Wow – This has been one crazy year – both for the world and at the farm! I think we all have settled into our “farm routine” for this growing season – but it is a vastly different routine from previous years! At least for me. And as I take a step back to consider the differences, I of course think of the things I am missing at the farm.
Sorrel! I miss the Sorrel! I love that “lemon lettuce”!

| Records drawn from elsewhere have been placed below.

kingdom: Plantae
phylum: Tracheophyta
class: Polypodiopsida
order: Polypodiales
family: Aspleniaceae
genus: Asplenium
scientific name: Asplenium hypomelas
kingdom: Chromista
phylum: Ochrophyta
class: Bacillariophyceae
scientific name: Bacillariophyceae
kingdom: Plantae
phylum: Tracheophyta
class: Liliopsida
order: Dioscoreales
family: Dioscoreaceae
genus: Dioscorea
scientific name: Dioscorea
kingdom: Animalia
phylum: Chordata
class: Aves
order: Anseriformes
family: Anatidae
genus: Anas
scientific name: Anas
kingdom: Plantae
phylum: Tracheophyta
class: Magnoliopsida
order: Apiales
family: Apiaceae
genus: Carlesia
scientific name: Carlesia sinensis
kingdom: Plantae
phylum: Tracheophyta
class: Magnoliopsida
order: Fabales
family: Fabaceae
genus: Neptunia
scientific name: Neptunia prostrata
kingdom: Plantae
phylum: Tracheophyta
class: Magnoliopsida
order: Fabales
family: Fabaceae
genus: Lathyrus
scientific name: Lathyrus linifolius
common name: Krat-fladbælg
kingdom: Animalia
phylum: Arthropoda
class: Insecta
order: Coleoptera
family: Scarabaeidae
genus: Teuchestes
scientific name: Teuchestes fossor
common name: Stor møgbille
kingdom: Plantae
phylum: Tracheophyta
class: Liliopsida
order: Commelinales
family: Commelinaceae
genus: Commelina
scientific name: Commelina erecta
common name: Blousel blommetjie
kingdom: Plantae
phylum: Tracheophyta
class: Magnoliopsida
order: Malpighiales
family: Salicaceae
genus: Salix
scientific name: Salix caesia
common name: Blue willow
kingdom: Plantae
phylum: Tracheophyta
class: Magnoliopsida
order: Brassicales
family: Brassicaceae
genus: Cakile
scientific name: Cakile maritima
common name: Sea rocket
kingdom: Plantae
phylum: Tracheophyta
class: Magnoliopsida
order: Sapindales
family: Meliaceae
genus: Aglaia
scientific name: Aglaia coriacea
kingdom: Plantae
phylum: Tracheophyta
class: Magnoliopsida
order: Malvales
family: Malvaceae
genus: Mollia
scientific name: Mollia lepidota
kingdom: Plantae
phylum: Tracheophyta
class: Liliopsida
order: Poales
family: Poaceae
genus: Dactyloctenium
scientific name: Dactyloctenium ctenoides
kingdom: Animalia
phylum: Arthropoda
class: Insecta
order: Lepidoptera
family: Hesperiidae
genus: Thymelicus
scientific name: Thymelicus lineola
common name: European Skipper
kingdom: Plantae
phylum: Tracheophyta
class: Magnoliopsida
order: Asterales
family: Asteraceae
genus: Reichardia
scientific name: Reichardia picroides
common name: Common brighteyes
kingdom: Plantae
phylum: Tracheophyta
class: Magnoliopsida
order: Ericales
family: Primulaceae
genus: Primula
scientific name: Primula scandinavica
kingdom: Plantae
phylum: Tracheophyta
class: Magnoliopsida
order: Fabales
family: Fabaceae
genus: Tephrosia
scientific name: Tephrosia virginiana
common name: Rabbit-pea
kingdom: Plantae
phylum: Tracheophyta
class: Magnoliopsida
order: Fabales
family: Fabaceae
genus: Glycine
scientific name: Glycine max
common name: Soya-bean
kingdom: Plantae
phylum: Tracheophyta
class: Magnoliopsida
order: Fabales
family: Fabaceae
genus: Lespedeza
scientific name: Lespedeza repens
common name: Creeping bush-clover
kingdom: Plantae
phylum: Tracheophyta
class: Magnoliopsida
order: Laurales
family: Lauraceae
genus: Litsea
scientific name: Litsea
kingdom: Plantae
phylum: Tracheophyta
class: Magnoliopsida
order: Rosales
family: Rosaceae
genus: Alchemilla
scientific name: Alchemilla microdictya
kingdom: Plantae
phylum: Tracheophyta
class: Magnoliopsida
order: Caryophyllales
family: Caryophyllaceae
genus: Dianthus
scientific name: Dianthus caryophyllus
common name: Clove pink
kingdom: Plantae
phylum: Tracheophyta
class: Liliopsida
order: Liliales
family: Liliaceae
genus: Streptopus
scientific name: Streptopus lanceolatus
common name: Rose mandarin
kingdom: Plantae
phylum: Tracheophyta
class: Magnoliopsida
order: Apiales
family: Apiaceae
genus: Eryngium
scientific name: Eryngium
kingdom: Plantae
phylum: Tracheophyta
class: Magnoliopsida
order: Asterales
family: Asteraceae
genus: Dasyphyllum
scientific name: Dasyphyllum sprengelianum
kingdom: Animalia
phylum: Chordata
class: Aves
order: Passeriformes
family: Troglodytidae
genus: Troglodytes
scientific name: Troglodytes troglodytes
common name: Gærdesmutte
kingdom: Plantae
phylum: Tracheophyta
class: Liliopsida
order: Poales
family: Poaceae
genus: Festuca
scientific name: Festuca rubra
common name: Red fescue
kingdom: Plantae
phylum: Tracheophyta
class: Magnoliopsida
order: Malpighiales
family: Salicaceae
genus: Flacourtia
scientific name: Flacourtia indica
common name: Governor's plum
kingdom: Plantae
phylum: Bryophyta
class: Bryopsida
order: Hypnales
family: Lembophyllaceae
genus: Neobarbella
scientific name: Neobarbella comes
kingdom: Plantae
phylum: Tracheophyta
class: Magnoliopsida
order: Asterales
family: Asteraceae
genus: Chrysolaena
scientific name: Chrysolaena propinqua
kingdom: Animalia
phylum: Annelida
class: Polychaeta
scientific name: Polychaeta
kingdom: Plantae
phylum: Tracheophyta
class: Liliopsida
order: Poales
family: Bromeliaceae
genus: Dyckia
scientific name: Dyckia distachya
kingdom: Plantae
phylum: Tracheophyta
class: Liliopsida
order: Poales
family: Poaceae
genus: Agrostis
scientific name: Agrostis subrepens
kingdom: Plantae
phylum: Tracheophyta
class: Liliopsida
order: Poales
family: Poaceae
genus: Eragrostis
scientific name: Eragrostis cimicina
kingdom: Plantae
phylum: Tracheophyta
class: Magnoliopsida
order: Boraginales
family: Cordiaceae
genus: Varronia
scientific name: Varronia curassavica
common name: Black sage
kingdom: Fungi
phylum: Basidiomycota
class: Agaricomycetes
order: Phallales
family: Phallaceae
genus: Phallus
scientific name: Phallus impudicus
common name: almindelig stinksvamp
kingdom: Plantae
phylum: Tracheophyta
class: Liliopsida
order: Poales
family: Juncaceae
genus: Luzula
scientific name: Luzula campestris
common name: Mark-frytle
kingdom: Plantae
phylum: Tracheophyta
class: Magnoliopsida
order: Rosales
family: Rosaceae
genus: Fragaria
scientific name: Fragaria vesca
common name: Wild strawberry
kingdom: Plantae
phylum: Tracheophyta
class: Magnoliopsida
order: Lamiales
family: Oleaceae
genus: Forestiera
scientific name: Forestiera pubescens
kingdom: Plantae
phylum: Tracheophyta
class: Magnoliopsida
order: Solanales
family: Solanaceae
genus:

I also miss the “community” part of the CSA – the talking in the pick-up room as we patiently wait to weigh out our share. Passing the time while doing the U-Pick by talking to other members. And the potlucks - YUM! (We have some excellent cooks at the farm!!!) I miss you guys – the other farm members that I felt a camaraderie with as we all attempted to find creative ways to use our plentiful shares of produce. I understand – with the current state of things, people are giving each other space – lots of space – thank you. But, still- I miss the community!
So let’s have a workshop!
If you have been a member, prior to this year, you probably remember that I usually run a “Now What” workshop at the start of the season. This year, I want to add a twist – since we are already 10 weeks into the season, I also want my fellow members to contribute what they have done with their shares. Successes, Disasters (we learn from our mistakes!), Misadventures! Are you stuck in a rut and do the same thing with certain vegetable?
I will also be talking about using a dehydrator, since that always seems to be a popular topic!
Please bring a notepad and pen or pencil to take notes!
Please Join me Sunday, August 23, from 1-3 at the Pavilion.